# Ceramic bulb glowing



## Red123 (Mar 3, 2010)

When I open the viv obviously the pulse stat stops pulsing and the power is increased to the bulb as the temperature drops. If I look at the bottom of the bulb when it is doing this there is an orange glow in a spiral shape. As soon as the temps are reached and the pulse stat starts flashing the glow disappears. Its a 150watt black ceramic bulb on a high range habistat pulse proportional thermostat in a ceramic holder. All new, was purchased as a kit from a member on here. Is this any thing to worry about or is this normal for a high wattage ceramic bulb?

Thanks.


----------



## tonyb12 (Jun 19, 2012)

Red123 said:


> When I open the viv obviously the pulse stat stops pulsing and the power is increased to the bulb as the temperature drops. If I look at the bottom of the bulb when it is doing this there is an orange glow in a spiral shape. As soon as the temps are reached and the pulse stat starts flashing the glow disappears. Its a 150watt black ceramic bulb on a high range habistat pulse proportional thermostat in a ceramic holder. All new, was purchased as a kit from a member on here. Is this any thing to worry about or is this normal for a high wattage ceramic bulb?
> 
> Thanks.

- [List of tasks]:
a – From the ceramic bulb thread, list every piece of equipment named in Red123's sentence that begins "Its a 150watt".
b – Print the portion of the ceramic bulb thread between "## Red123 (Mar" and "(Jun 19, 2012)", inclusive.

- [Supplied information]:
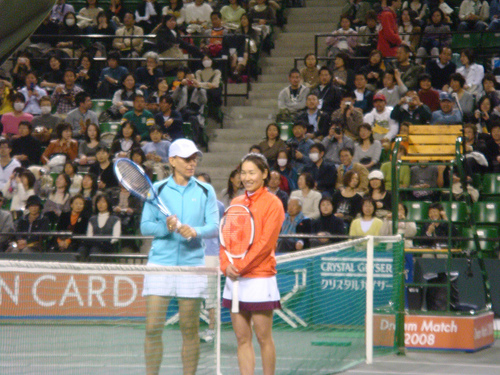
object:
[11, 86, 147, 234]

- [Results for each task]:
a –
- 150watt black ceramic bulb
- high range habistat pulse proportional thermostat
- ceramic holder

b –
## Red123 (Mar 3, 2010)

When I open the viv obviously the pulse stat stops pulsing and the power is increased to the bulb as the temperature drops. If I look at the bottom of the bulb when it is doing this there is an orange glow in a spiral shape. As soon as the temps are reached and the pulse stat starts flashing the glow disappears. Its a 150watt black ceramic bulb on a high range habistat pulse proportional thermostat in a ceramic holder. All new, was purchased as a kit from a member on here. Is this any thing to worry about or is this normal for a high wattage ceramic bulb?

Thanks.


----------



## tonyb12 (Jun 19, 2012)